The problem: Copy out, from the entries below, each line that holds the string "SELECT".

Data to examine:
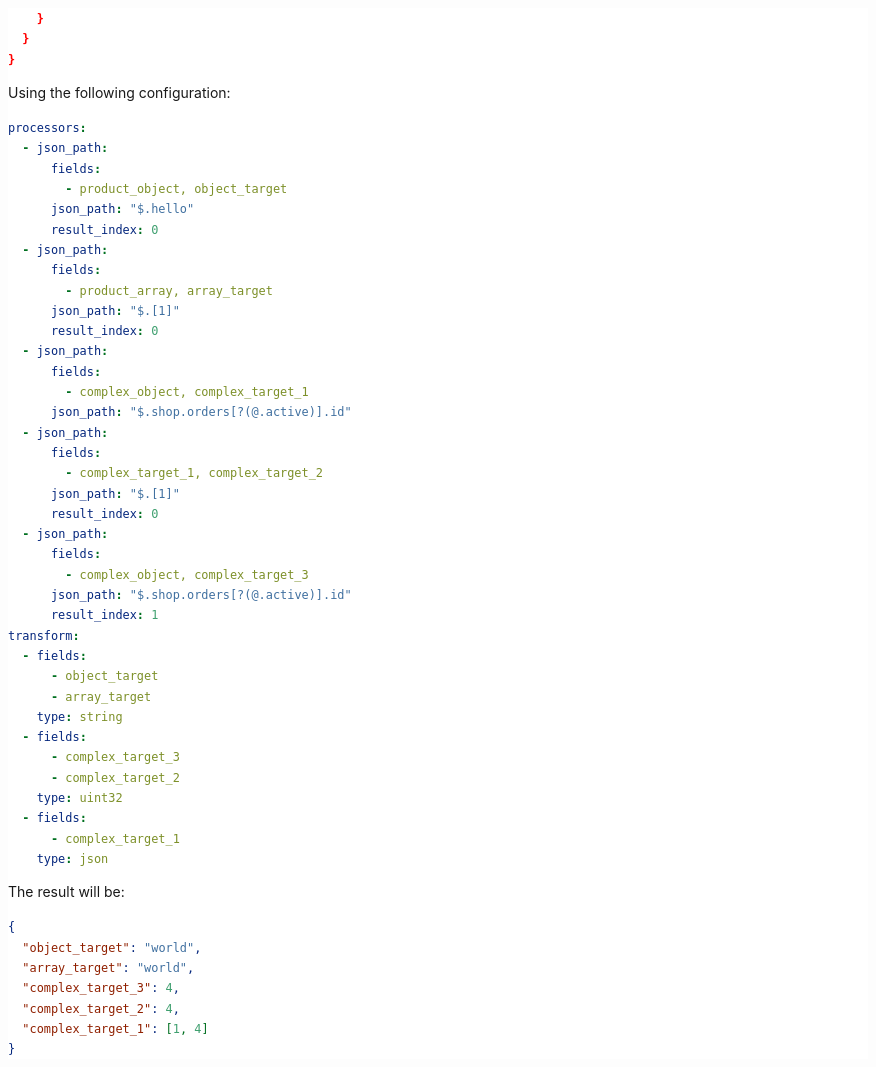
 ```json
    }
  }
}
```

Using the following configuration:

```yaml
processors:
  - json_path:
      fields:
        - product_object, object_target
      json_path: "$.hello"
      result_index: 0
  - json_path:
      fields:
        - product_array, array_target
      json_path: "$.[1]"
      result_index: 0
  - json_path:
      fields:
        - complex_object, complex_target_1
      json_path: "$.shop.orders[?(@.active)].id"
  - json_path:
      fields:
        - complex_target_1, complex_target_2
      json_path: "$.[1]"
      result_index: 0
  - json_path:
      fields:
        - complex_object, complex_target_3
      json_path: "$.shop.orders[?(@.active)].id"
      result_index: 1
transform:
  - fields:
      - object_target
      - array_target
    type: string
  - fields:
      - complex_target_3
      - complex_target_2
    type: uint32
  - fields:
      - complex_target_1
    type: json
```

The result will be:

```json
{
  "object_target": "world",
  "array_target": "world",
  "complex_target_3": 4,
  "complex_target_2": 4,
  "complex_target_1": [1, 4]
}
```
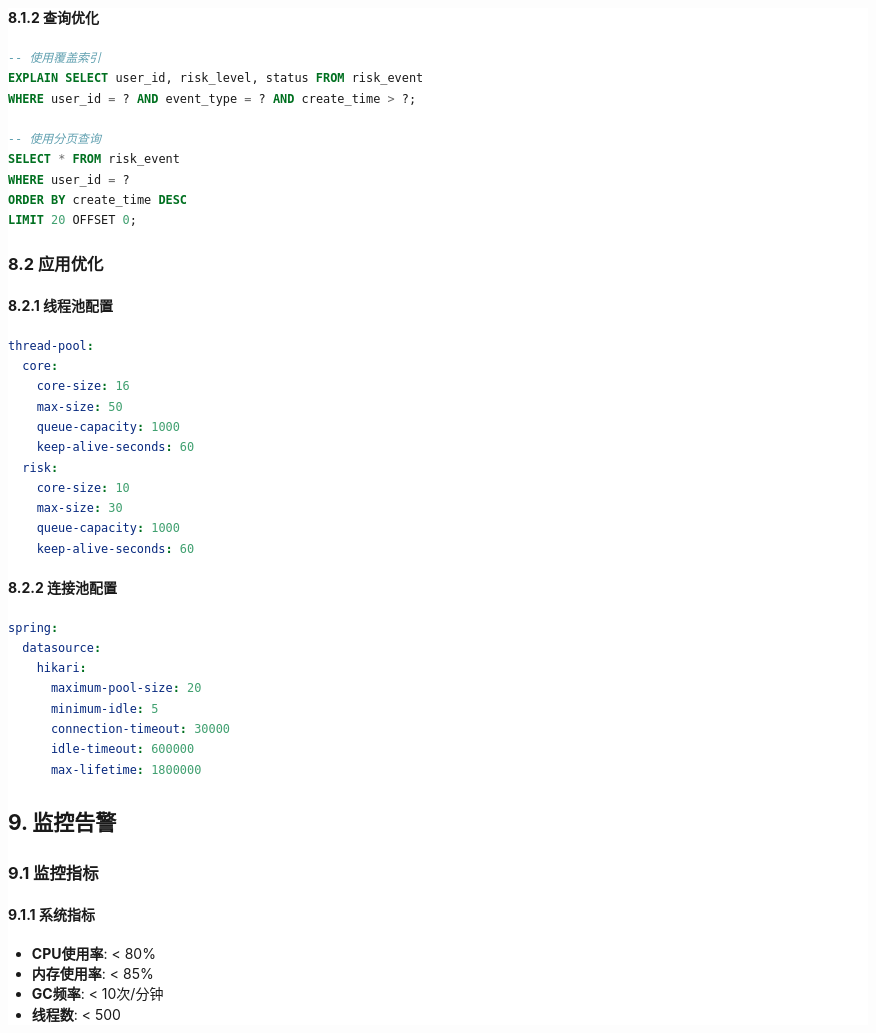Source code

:#### 8.1.2 查询优化
```sql
-- 使用覆盖索引
EXPLAIN SELECT user_id, risk_level, status FROM risk_event
WHERE user_id = ? AND event_type = ? AND create_time > ?;

-- 使用分页查询
SELECT * FROM risk_event
WHERE user_id = ?
ORDER BY create_time DESC
LIMIT 20 OFFSET 0;
```

### 8.2 应用优化

#### 8.2.1 线程池配置
```yaml
thread-pool:
  core:
    core-size: 16
    max-size: 50
    queue-capacity: 1000
    keep-alive-seconds: 60
  risk:
    core-size: 10
    max-size: 30
    queue-capacity: 1000
    keep-alive-seconds: 60
```

#### 8.2.2 连接池配置
```yaml
spring:
  datasource:
    hikari:
      maximum-pool-size: 20
      minimum-idle: 5
      connection-timeout: 30000
      idle-timeout: 600000
      max-lifetime: 1800000
```

## 9. 监控告警

### 9.1 监控指标

#### 9.1.1 系统指标
- **CPU使用率**: < 80%
- **内存使用率**: < 85%
- **GC频率**: < 10次/分钟
- **线程数**: < 500
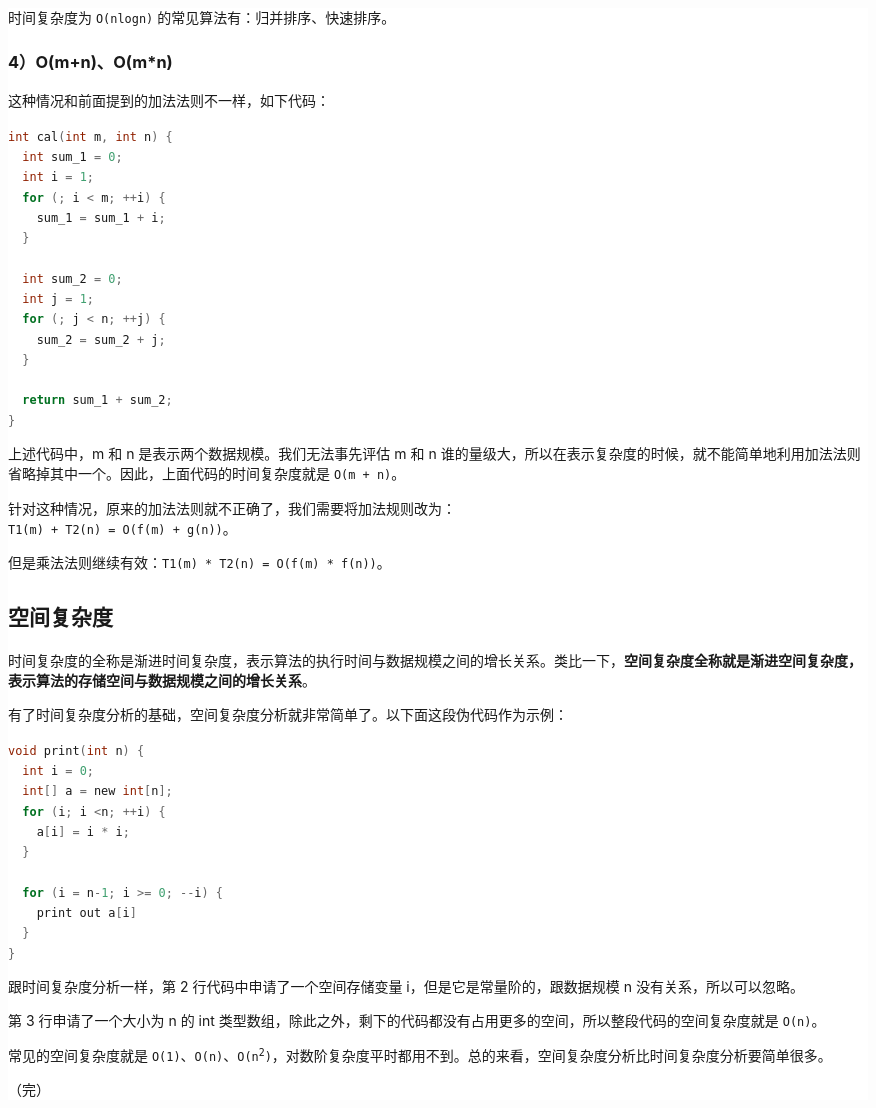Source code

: 时间复杂度为 `O(nlogn)` 的常见算法有：归并排序、快速排序。

### 4）O(m+n)、O(m*n)

这种情况和前面提到的加法法则不一样，如下代码：

```C
int cal(int m, int n) {
  int sum_1 = 0;
  int i = 1;
  for (; i < m; ++i) {
    sum_1 = sum_1 + i;
  }

  int sum_2 = 0;
  int j = 1;
  for (; j < n; ++j) {
    sum_2 = sum_2 + j;
  }

  return sum_1 + sum_2;
}
```

上述代码中，m 和 n 是表示两个数据规模。我们无法事先评估 m 和 n 谁的量级大，所以在表示复杂度的时候，就不能简单地利用加法法则省略掉其中一个。因此，上面代码的时间复杂度就是 `O(m + n)`。

针对这种情况，原来的加法法则就不正确了，我们需要将加法规则改为：  
`T1(m) + T2(n) = O(f(m) + g(n))`。

但是乘法法则继续有效：`T1(m) * T2(n) = O(f(m) * f(n))`。

## 空间复杂度

时间复杂度的全称是渐进时间复杂度，表示算法的执行时间与数据规模之间的增长关系。类比一下，**空间复杂度全称就是渐进空间复杂度，表示算法的存储空间与数据规模之间的增长关系**。

有了时间复杂度分析的基础，空间复杂度分析就非常简单了。以下面这段伪代码作为示例：

```C
void print(int n) {
  int i = 0;
  int[] a = new int[n];
  for (i; i <n; ++i) {
    a[i] = i * i;
  }

  for (i = n-1; i >= 0; --i) {
    print out a[i]
  }
}
```

跟时间复杂度分析一样，第 2 行代码中申请了一个空间存储变量 i，但是它是常量阶的，跟数据规模 n 没有关系，所以可以忽略。

第 3 行申请了一个大小为 n 的 int 类型数组，除此之外，剩下的代码都没有占用更多的空间，所以整段代码的空间复杂度就是 `O(n)`。

常见的空间复杂度就是 `O(1)`、`O(n)`、<code>O(n<sup>2</sup>)</code>，对数阶复杂度平时都用不到。总的来看，空间复杂度分析比时间复杂度分析要简单很多。

（完）
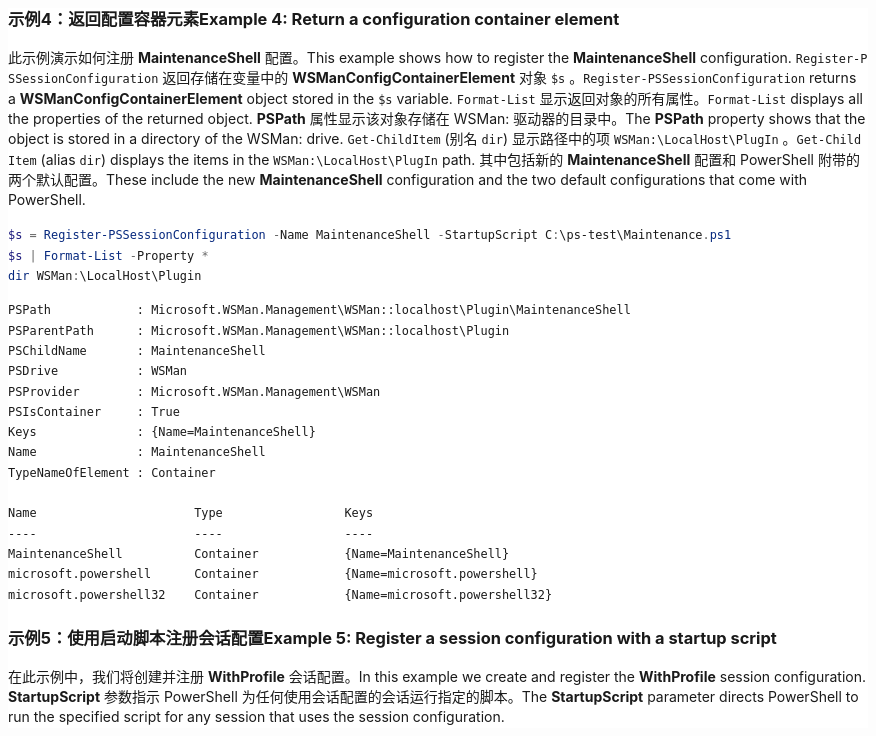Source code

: ### <span data-ttu-id="ad040-142">示例4：返回配置容器元素</span><span class="sxs-lookup"><span data-stu-id="ad040-142">Example 4: Return a configuration container element</span></span>

<span data-ttu-id="ad040-143">此示例演示如何注册 **MaintenanceShell** 配置。</span><span class="sxs-lookup"><span data-stu-id="ad040-143">This example shows how to register the **MaintenanceShell** configuration.</span></span>
<span data-ttu-id="ad040-144">`Register-PSSessionConfiguration` 返回存储在变量中的 **WSManConfigContainerElement** 对象 `$s` 。</span><span class="sxs-lookup"><span data-stu-id="ad040-144">`Register-PSSessionConfiguration` returns a **WSManConfigContainerElement** object stored in the `$s` variable.</span></span> <span data-ttu-id="ad040-145">`Format-List` 显示返回对象的所有属性。</span><span class="sxs-lookup"><span data-stu-id="ad040-145">`Format-List` displays all the properties of the returned object.</span></span> <span data-ttu-id="ad040-146">**PSPath** 属性显示该对象存储在 WSMan: 驱动器的目录中。</span><span class="sxs-lookup"><span data-stu-id="ad040-146">The **PSPath** property shows that the object is stored in a directory of the WSMan: drive.</span></span> <span data-ttu-id="ad040-147">`Get-ChildItem` (别名 `dir`) 显示路径中的项 `WSMan:\LocalHost\PlugIn` 。</span><span class="sxs-lookup"><span data-stu-id="ad040-147">`Get-ChildItem` (alias `dir`) displays the items in the `WSMan:\LocalHost\PlugIn` path.</span></span> <span data-ttu-id="ad040-148">其中包括新的 **MaintenanceShell** 配置和 PowerShell 附带的两个默认配置。</span><span class="sxs-lookup"><span data-stu-id="ad040-148">These include the new **MaintenanceShell** configuration and the two default configurations that come with PowerShell.</span></span>

```powershell
$s = Register-PSSessionConfiguration -Name MaintenanceShell -StartupScript C:\ps-test\Maintenance.ps1
$s | Format-List -Property *
dir WSMan:\LocalHost\Plugin
```

```Output
PSPath            : Microsoft.WSMan.Management\WSMan::localhost\Plugin\MaintenanceShell
PSParentPath      : Microsoft.WSMan.Management\WSMan::localhost\Plugin
PSChildName       : MaintenanceShell
PSDrive           : WSMan
PSProvider        : Microsoft.WSMan.Management\WSMan
PSIsContainer     : True
Keys              : {Name=MaintenanceShell}
Name              : MaintenanceShell
TypeNameOfElement : Container

Name                      Type                 Keys
----                      ----                 ----
MaintenanceShell          Container            {Name=MaintenanceShell}
microsoft.powershell      Container            {Name=microsoft.powershell}
microsoft.powershell32    Container            {Name=microsoft.powershell32}
```

### <span data-ttu-id="ad040-149">示例5：使用启动脚本注册会话配置</span><span class="sxs-lookup"><span data-stu-id="ad040-149">Example 5: Register a session configuration with a startup script</span></span>

<span data-ttu-id="ad040-150">在此示例中，我们将创建并注册 **WithProfile** 会话配置。</span><span class="sxs-lookup"><span data-stu-id="ad040-150">In this example we create and register the **WithProfile** session configuration.</span></span> <span data-ttu-id="ad040-151">**StartupScript** 参数指示 PowerShell 为任何使用会话配置的会话运行指定的脚本。</span><span class="sxs-lookup"><span data-stu-id="ad040-151">The **StartupScript** parameter directs PowerShell to run the specified script for any session that uses the session configuration.</span></span>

Output for this exercise:
EXPLAIN SELECT user_id, risk_level, status FROM risk_event
SELECT * FROM risk_event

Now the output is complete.